In the field, and its tricky with a belt kicker, we would loosen the bales a bit, then carefully handle and stack those so they would dry, did not lose many, but I don't care for loose bales, but... its the game you play sometimes to get it in. Changes from field to field, sometimes that darned windrow picks up moisture overnight, should have been flipped again, some fields not. Typically its tedded on morning of baling, then raked in the early afternoon and baled soon after, though with a bunch down, you can get ahead of yourself it windrows are left overnight.
I've done 2nd cut and played this game, down for days, tedded, raked and baled myself, and still had a borderline moisture issue, then as a favor to my father, knowing I had some really nice 2nd cut, I bought a bunch of it, and the problem in addition to the moisture, was our ability to store it, one barn too many roof leaks and the other, between watering the footing material, (riding arena) or just not enough ventilation, even with the doors open or what, on top of the stack I lost a bunch of this nice stuff, the regular hay guy even complimented it, we can grow some nice hay where I am 30 miles to the south. We lost a bunch of it, really ticked me off, well, frustrating, not only did I cut, ted, rake, stack behind the darned kicker with a man who would not drop a gear or two and help me a little, only so many wagons, the rest was baled in round, so I am getting nailed in the back of the head with bales, then transfer by hand to a tandem sileage body truck, haul 30 miles, and then toss em off to the help only to lose it to mold, it was borderline, now a hot dry barn would have been no issue with these bales, it would dry further if stacked right.

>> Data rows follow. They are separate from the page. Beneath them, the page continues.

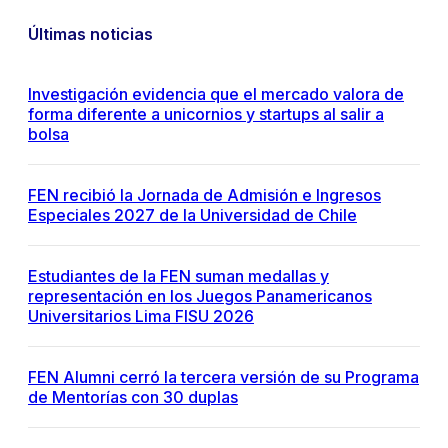
Últimas noticias
Investigación evidencia que el mercado valora de
forma diferente a unicornios y startups al salir a
bolsa
FEN recibió la Jornada de Admisión e Ingresos
Especiales 2027 de la Universidad de Chile
Estudiantes de la FEN suman medallas y
representación en los Juegos Panamericanos
Universitarios Lima FISU 2026
FEN Alumni cerró la tercera versión de su Programa
de Mentorías con 30 duplas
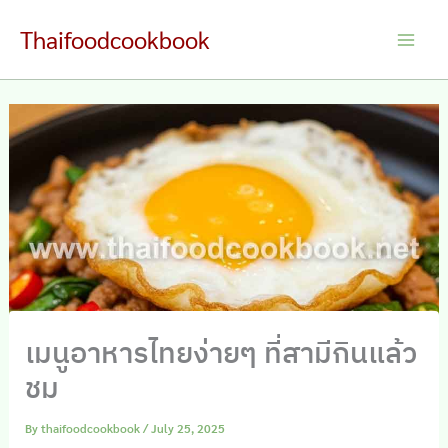
Skip
Thaifoodcookbook
to
Main
content
Men
เมนูอาหารไทยง่ายๆ ที่สามีกินแล้ว
ชม
By
thaifoodcookbook
/
July 25, 2025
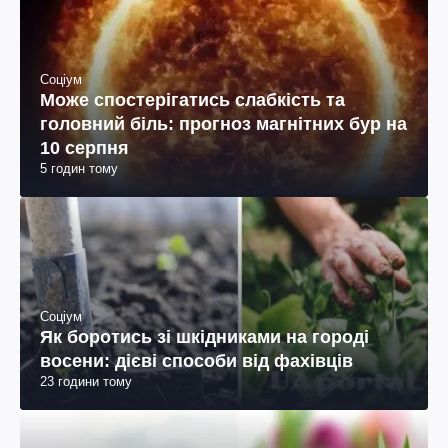
Соціум
Може спостерігатись слабкість та
головний біль: прогноз магнітних бур на
10 серпня
5 годин тому
Соціум
Як боротись зі шкідниками на городі
восени: дієві способи від фахівців
23 години тому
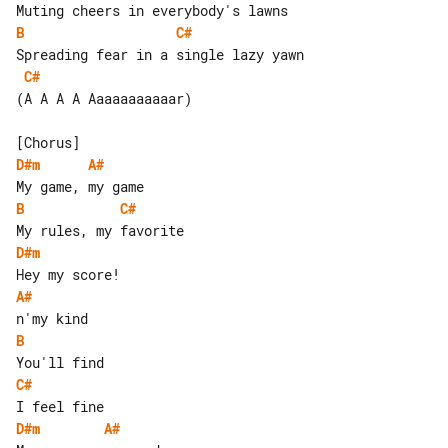
B
C#
C#
(A A A A Aaaaaaaaaaar)

D#m
A#
B
C#
D#m
A#
B
C#
D#m
A#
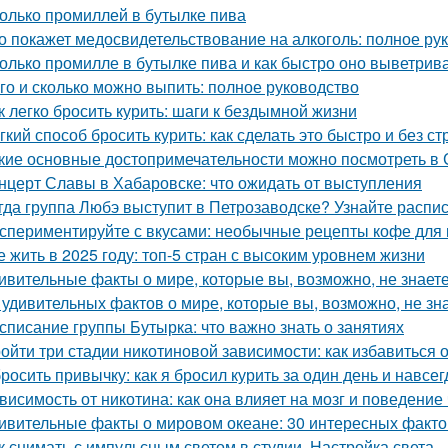
олько промиллей в бутылке пива
о покажет медосвидетельствование на алкоголь: полное ру
олько промилле в бутылке пива и как быстро оно выветрив
го и сколько можно выпить: полное руководство
к легко бросить курить: шаги к бездымной жизни
гкий способ бросить курить: как сделать это быстро и без ст
кие основные достопримечательности можно посмотреть в
нцерт Славы в Хабаровске: что ожидать от выступления
гда группа Любэ выступит в Петрозаводске? Узнайте распи
спериментируйте с вкусами: необычные рецепты кофе для
е жить в 2025 году: топ-5 стран с высоким уровнем жизни
ивительные факты о мире, которые вы, возможно, не знает
 удивительных фактов о мире, которые вы, возможно, не зн
списание группы Бутырка: что важно знать о занятиях
ойти три стадии никотиновой зависимости: как избавиться 
росить привычку: как я бросил курить за один день и навсег
висимость от никотина: как она влияет на мозг и поведение
ивительные факты о мировом океане: 30 интересных фактов
к снимать с импульсным светом в студии. Настройка света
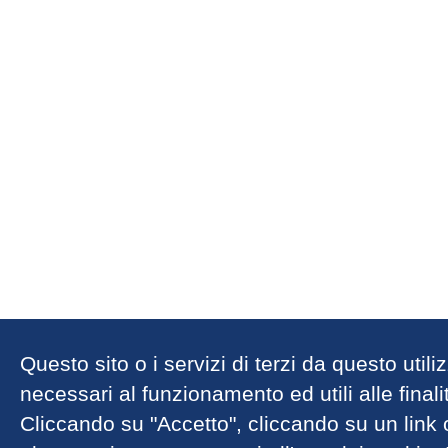
Questo sito o i servizi di terzi da questo util
necessari al funzionamento ed utili alle finalit
Cliccando su "Accetto", cliccando su un link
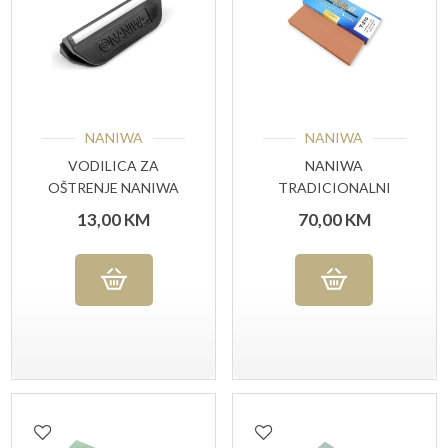
NANIWA
NANIWA
VODILICA ZA
NANIWA
OŠTRENJE NANIWA
TRADICIONALNI
KAMEN #1000 GRIT
13,00
KM
70,00
KM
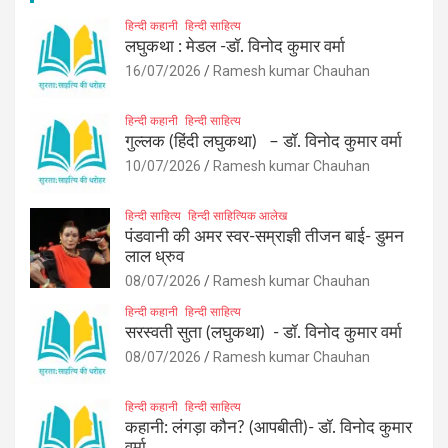
हिन्दी कहानी
हिन्दी साहित्य
लघुकथा : मेडल -डॉ. विनोद कुमार वर्मा
16/07/2026
Ramesh kumar Chauhan
हिन्दी कहानी
हिन्दी साहित्य
गुल्लक (हिंदी लघुकथा) – डॉ. विनोद कुमार वर्मा
10/07/2026
Ramesh kumar Chauhan
हिन्दी साहित्य
हिन्दी साहित्यिक आलेख
पंडवानी की अमर स्वर-सम्राज्ञी तीजन बाई- डुमन
लाल ध्रुव
08/07/2026
Ramesh kumar Chauhan
हिन्दी कहानी
हिन्दी साहित्य
सरस्वती सुता (लघुकथा) ​- डॉ. विनोद कुमार वर्मा
08/07/2026
Ramesh kumar Chauhan
हिन्दी कहानी
हिन्दी साहित्य
कहानी: लंगड़ा कौन? (आपबीती)​- डॉ. विनोद कुमार
वर्मा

I'm sort of done with bringing any quantity of hay there now, with all the variables, its just a losing proposition, and I never really minded doing it, even with all the work, well except getting hit off the head with those bales, more wagons, would have done it myself. Maybe at some future time, I do enjoy it, even with all the darned equipment and such, just not large scale or high pressure, have to have it, weather screws it up, oh well, there always next time, instead of you have to have it or your livestock will have no feed.
I have on occasion found hot bales, whatever you do, don't get complacent with this, I have seen the horrible results of that nearby, it is amazing at how hot these can get and with round bales, I've never experienced it, but know we have put up some with moisture that was questionable, always second cut in a field that has springs or wet areas ans this year those fields will not be drying out anytime soon.